Bill struggles to find an adventure until he is delivered a mysterious package with the wrong address. He decides to deliver the package to its rightful owner but accidentally trips while crossing the street during a countdown light. He initially plans to give up until he remembers the promise he made his family and vows not to let them down. He manages to cross the street before the countdown finishes and successfully delivers the package.

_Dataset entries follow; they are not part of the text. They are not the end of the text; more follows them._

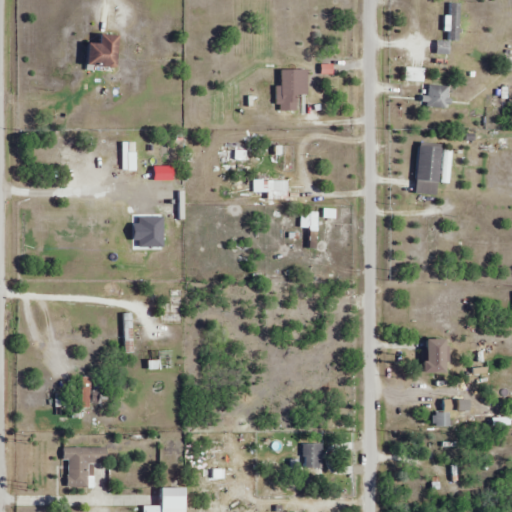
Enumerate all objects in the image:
building: (450, 27)
building: (103, 52)
building: (292, 87)
building: (437, 97)
building: (129, 157)
building: (428, 170)
building: (313, 231)
building: (432, 240)
road: (369, 256)
building: (435, 357)
building: (441, 420)
building: (313, 457)
building: (82, 464)
building: (170, 501)
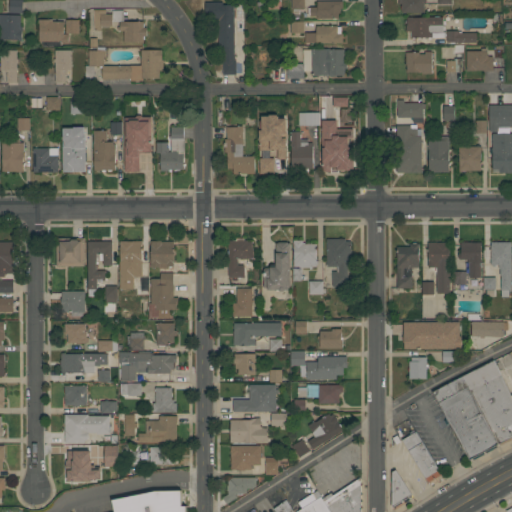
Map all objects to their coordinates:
road: (96, 1)
building: (443, 2)
building: (444, 2)
building: (297, 4)
building: (297, 5)
building: (411, 5)
building: (15, 6)
building: (410, 6)
building: (15, 7)
building: (326, 9)
building: (326, 10)
building: (105, 18)
building: (102, 20)
building: (71, 26)
building: (10, 27)
building: (10, 27)
building: (71, 27)
building: (297, 27)
building: (423, 27)
building: (425, 27)
building: (296, 28)
building: (51, 31)
building: (133, 31)
building: (133, 32)
building: (51, 33)
building: (324, 35)
building: (323, 36)
building: (460, 37)
building: (226, 38)
building: (461, 38)
building: (227, 39)
building: (96, 59)
building: (479, 60)
building: (477, 61)
building: (418, 62)
building: (318, 63)
building: (418, 63)
building: (9, 64)
building: (62, 64)
building: (317, 64)
building: (9, 65)
building: (454, 65)
building: (124, 66)
building: (62, 67)
building: (137, 69)
road: (106, 87)
road: (357, 89)
building: (506, 100)
building: (340, 102)
building: (52, 103)
building: (327, 103)
building: (52, 104)
building: (76, 108)
building: (408, 109)
building: (409, 110)
building: (276, 113)
building: (448, 113)
building: (448, 114)
building: (492, 117)
building: (499, 117)
building: (308, 118)
building: (307, 119)
building: (23, 124)
building: (22, 125)
building: (344, 125)
building: (480, 126)
building: (274, 136)
building: (137, 142)
building: (75, 146)
building: (337, 148)
building: (74, 150)
building: (172, 150)
building: (406, 150)
building: (407, 150)
building: (172, 151)
building: (102, 152)
building: (103, 152)
building: (237, 152)
building: (300, 152)
building: (236, 153)
building: (300, 153)
building: (501, 153)
building: (11, 154)
building: (438, 154)
building: (502, 154)
building: (438, 156)
building: (12, 157)
building: (270, 157)
building: (334, 157)
building: (469, 158)
building: (469, 159)
building: (44, 160)
building: (45, 161)
building: (267, 162)
road: (256, 207)
road: (203, 249)
building: (69, 251)
building: (69, 253)
building: (161, 254)
building: (303, 254)
building: (161, 255)
building: (303, 255)
building: (238, 256)
road: (374, 256)
building: (238, 257)
building: (471, 257)
building: (7, 258)
building: (6, 259)
building: (472, 259)
building: (97, 260)
building: (338, 260)
building: (338, 262)
building: (97, 263)
building: (129, 263)
building: (129, 264)
building: (406, 264)
building: (502, 264)
building: (406, 265)
building: (439, 265)
building: (440, 265)
building: (502, 266)
building: (278, 269)
building: (278, 270)
building: (458, 278)
building: (458, 278)
building: (488, 286)
building: (6, 287)
building: (6, 287)
building: (316, 287)
building: (314, 288)
building: (427, 288)
building: (427, 289)
building: (163, 293)
building: (110, 294)
building: (110, 295)
building: (161, 296)
building: (72, 301)
building: (72, 302)
building: (242, 302)
building: (242, 303)
building: (6, 304)
building: (6, 305)
building: (300, 327)
building: (300, 328)
building: (487, 329)
building: (488, 330)
building: (253, 331)
building: (1, 332)
building: (75, 333)
building: (164, 333)
building: (253, 333)
building: (1, 334)
building: (79, 334)
building: (164, 335)
building: (430, 335)
building: (431, 336)
building: (330, 339)
building: (331, 340)
building: (135, 341)
building: (134, 342)
building: (106, 345)
building: (275, 345)
building: (274, 346)
building: (106, 347)
road: (35, 352)
building: (447, 356)
building: (297, 358)
building: (83, 362)
building: (298, 362)
building: (81, 363)
building: (144, 364)
building: (244, 364)
building: (1, 365)
building: (2, 365)
building: (144, 365)
building: (244, 365)
building: (325, 367)
building: (417, 368)
building: (326, 369)
building: (417, 369)
building: (102, 375)
building: (275, 376)
building: (102, 377)
building: (274, 377)
road: (444, 380)
building: (130, 389)
building: (129, 390)
building: (510, 391)
building: (321, 392)
building: (75, 395)
building: (2, 396)
building: (75, 396)
building: (2, 397)
building: (257, 399)
building: (257, 400)
building: (163, 401)
building: (163, 401)
building: (491, 401)
building: (299, 405)
building: (107, 407)
building: (107, 408)
building: (280, 419)
building: (464, 419)
building: (278, 420)
building: (129, 422)
building: (1, 426)
building: (128, 426)
building: (83, 427)
building: (84, 428)
building: (1, 429)
building: (160, 430)
building: (323, 430)
building: (324, 430)
building: (159, 431)
building: (247, 431)
building: (248, 432)
road: (447, 447)
building: (299, 449)
building: (299, 450)
building: (162, 455)
building: (1, 456)
building: (161, 456)
building: (111, 457)
building: (131, 457)
building: (244, 457)
building: (421, 457)
building: (244, 458)
building: (421, 458)
building: (1, 459)
building: (77, 465)
road: (298, 465)
building: (270, 466)
building: (271, 466)
building: (81, 467)
road: (126, 485)
building: (1, 486)
building: (238, 487)
building: (1, 488)
building: (239, 488)
building: (400, 495)
road: (482, 495)
building: (344, 499)
building: (330, 502)
building: (152, 503)
building: (153, 503)
building: (312, 504)
building: (283, 507)
building: (509, 510)
building: (509, 510)
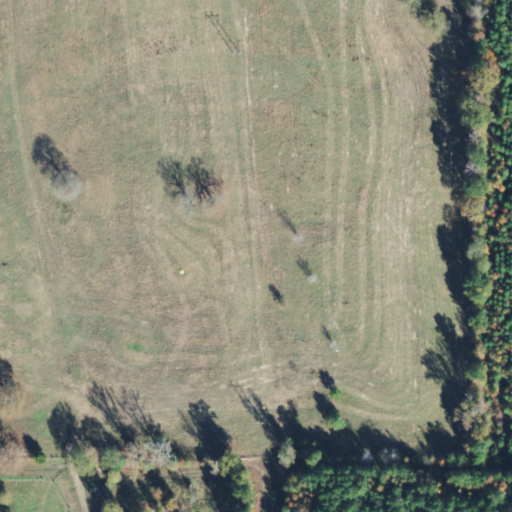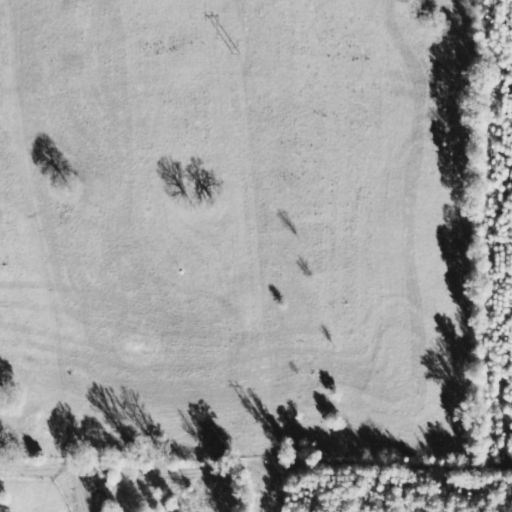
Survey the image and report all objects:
power tower: (236, 55)
power tower: (260, 424)
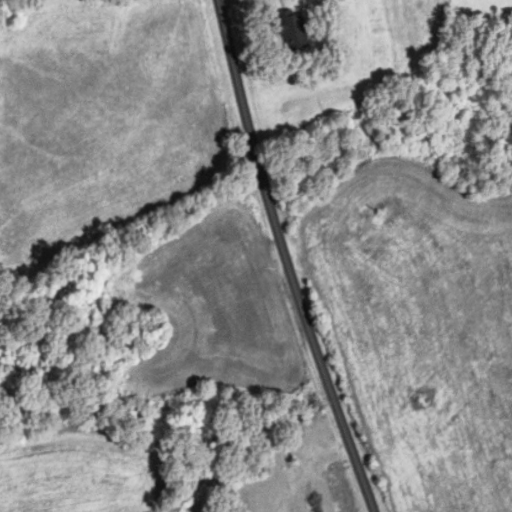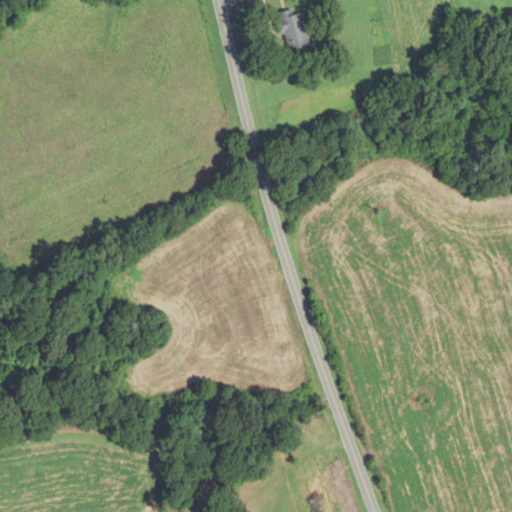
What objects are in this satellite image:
building: (292, 31)
road: (284, 259)
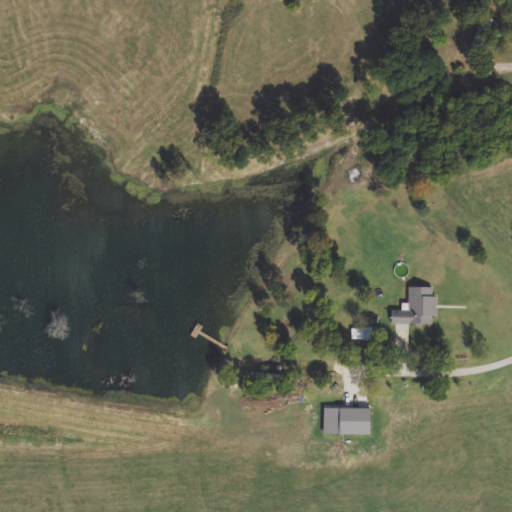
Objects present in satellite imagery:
building: (482, 35)
road: (508, 65)
building: (419, 308)
building: (420, 311)
road: (454, 372)
building: (266, 379)
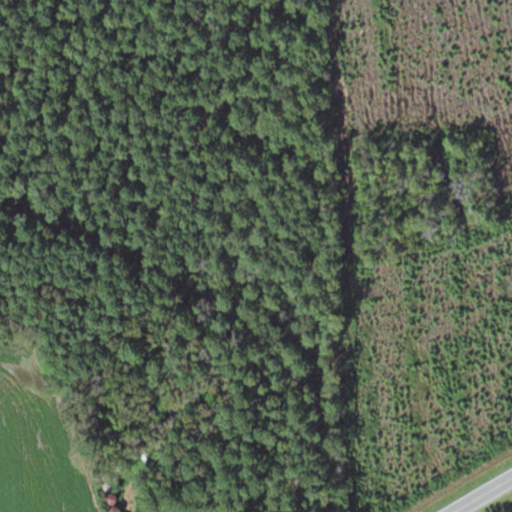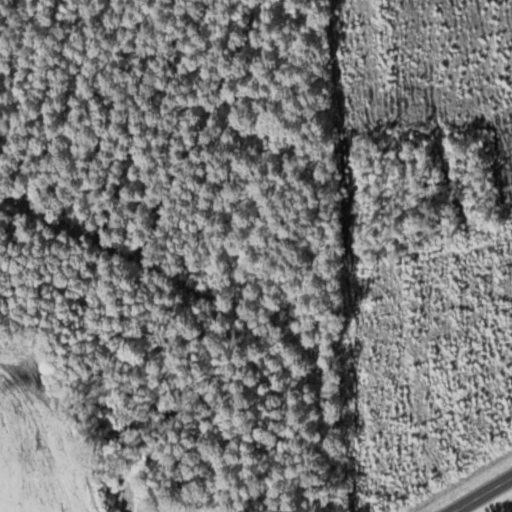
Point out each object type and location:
road: (481, 493)
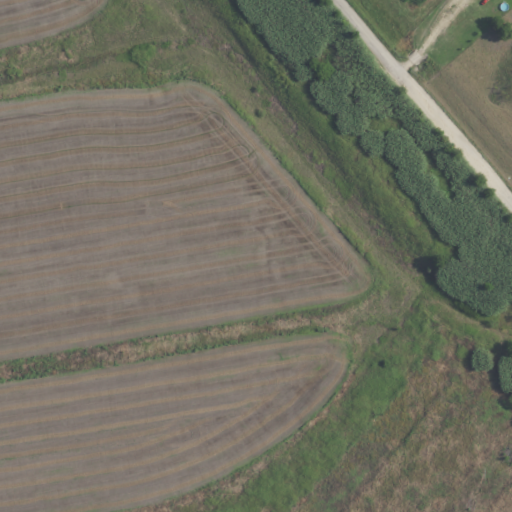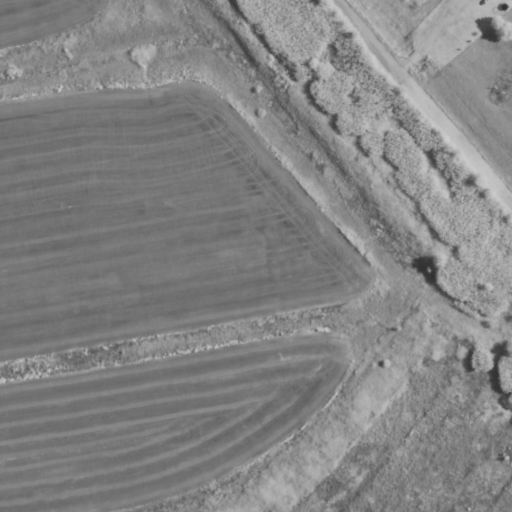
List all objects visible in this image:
road: (428, 38)
road: (423, 103)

Back at home, Cricket, Tilly and Alice reveal that their adventures were made up the whole time and decide to celebrate their 100th adventure by being grateful for the adventures they already had. The Greens host a party to further celebrate and Bill tells more about the package delivery. It is revealed that the package was delivered to Babe, the girlfriend of Chip Whistler who plots his revenge on the Greens.

== Voice cast ==
- Chris Houghton as Cricket Green
- Marieve Herington as Tilly Green
- Bob Joles as Bill Green
- Artemis Pebdani as Alice Green
- Zeno Robinson as Remy Remington
- Billy West as Nick Mulligan
- Anna Akana as Gloria Sato
- Danny Trejo as Vasquez
- Cheri Oteri as Gwendolyn Zapp
- Mark Hamill as Archemorus
- Tim Blake Nelson as Ernest Green
- Paul Scheer as Chip Whistler
- June Diane Raphael as Babe
- Raj Brueggemann as Worm Guy
- Shane Houghton as Chicken
- Raven-Symoné as Maria Media
- Tim Robinson as Gregly

== Production ==

=== Development ===
Big City Greens was renewed for a fourth season on January 21, 2022, ahead of the third season's premiere, alongside a musical film. "One Hundred" was announced ahead of the season 4 premiere, then with no known release date. It was first teased in April 2025. This episode was directed by Nick Sumida and written by Shane Houghton, Gabi Rodea, Carl Edward Mongan, Raj Brueggemann, Sam Spina.

=== Casting ===
Mark Hamill guest stars in this episode, voicing Archemorus, a kooky mystic that Gramma and Tilly visit in their sub-plot.

== Reception ==

=== Viewership ===
The episode received 0.14 million viewers upon its initial airing.

=== Critical response ===
John Schwarz of Bubbleblabber gave the episode a 7.5 out of 10, stating that the episode is "a fun, action-packed, and heartwarming way to celebrate this milestone, and it leaves you excited for the many more adventures the Green family will undoubtedly have."